A los profesores nos resulta raro que en el resto de los trabajos se cuenten años, dado que lo
natural es contar cursos. Por eso siento que ahora mismo no es exactamente final
de año, aunque lo sea, y que este tiempo que queda hasta Nochevieja constituye
una semana estomacal, como un ralentí de deliciosa holganza tras el intenso
trabajo con el que termina el primer trimestre.
Porque soy de los que cree que en la primera
evaluación se decide gran parte de lo que sucederá en junio (hay excepciones,
ya sé), y por eso hay que trabajar mucho más estos tres meses. También a mí me
toca hacer balance de este año/curso(s). Y la recapitulación no es mala.

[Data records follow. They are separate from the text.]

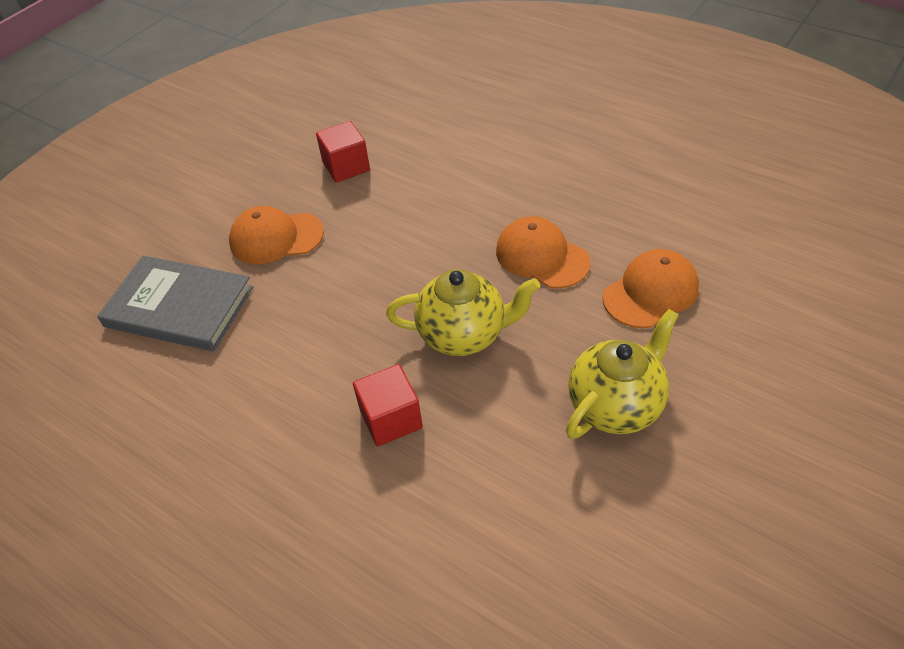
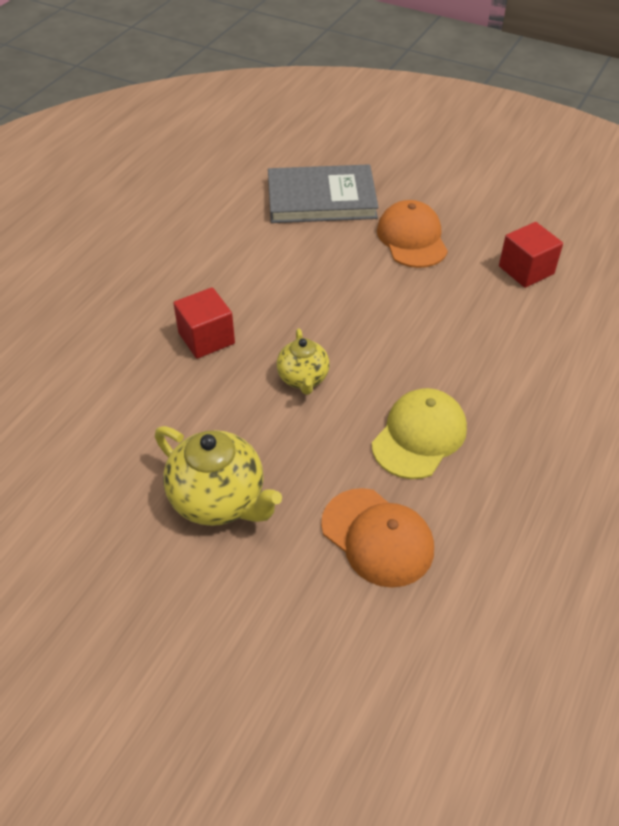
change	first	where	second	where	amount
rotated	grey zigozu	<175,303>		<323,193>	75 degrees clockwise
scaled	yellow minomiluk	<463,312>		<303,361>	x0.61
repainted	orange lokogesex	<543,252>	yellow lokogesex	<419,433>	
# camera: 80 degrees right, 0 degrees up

En lo personal, bien, muy bien. Tampoco voy a hacer
aquí alarde de conquistas de piel ajena ni de acopio de amistades para toda
hora y ocasión, pero ha ido bien y me tranquilizan la compañía y las palabras
de más de una persona: tengo suerte.
En lo profesional, algo peor. Casi 200 alumnos, cuatro
asignaturas distintas y el maltrato habitual de los que mandan no es lo mejor para
trabajar con mínimos de dignidad y competencia. No obstante, este septiembre pasado me propuse actuar con
profesionalidad, con rigor, dando a mis alumnos lo mejor y a todo lo demás mi
indiferencia, cuando no mi desprecio. Creo que lo estoy consiguiendo, aunque no
puedo evitar sentir que podría hacerlo mejor. Nunca consigo librarme de esa
molesta sensación.
El curso anterior fue duro. No supe acomodarme a las
nuevas condiciones que nos han impuesto, ni estaba preparado para una tutoría
que fue un tsunami en mi vida profesional y, lo que es peor, que salpicó mi
estabilidad psíquica. Este curso he aprendido. He aprendido a no esperar apoyo,
a mantener la cabeza alta y la razón despejada. A relativizar lo que es
relativo. A saber hasta dónde puedo llegar y a que no me dañe lo que está más
allá de mi capacidad o de mis posibilidades y conocimientos. Y a establecer
horarios para mí y para las personas que quiero, cerrados a otras
interferencias.
El Diazepan dormita esperando su fecha de caducidad,
la tila no sé dónde la guardé. El insomnio dura más o menos 30 segundos. Voy al
cine y sólo pienso en la película; mis amigos dicen que me ven más relajado,
también mi hijo.
Eso sí, continúa siendo de noche aunque nos digan que
es de día. Las programaciones y los informes y demás literatura oficial siguen
ajenas a la vocación de verdad con que enfrento el trabajo. En esto no aprendo.
Pero que nadie interprete mis palabras como un lamento cansino, aunque tenga
algún rasponcillo en mi rutina diaria. Sé quién es Orwell. Y quién Sísifo.
Y si no salgo más es porque hace frío.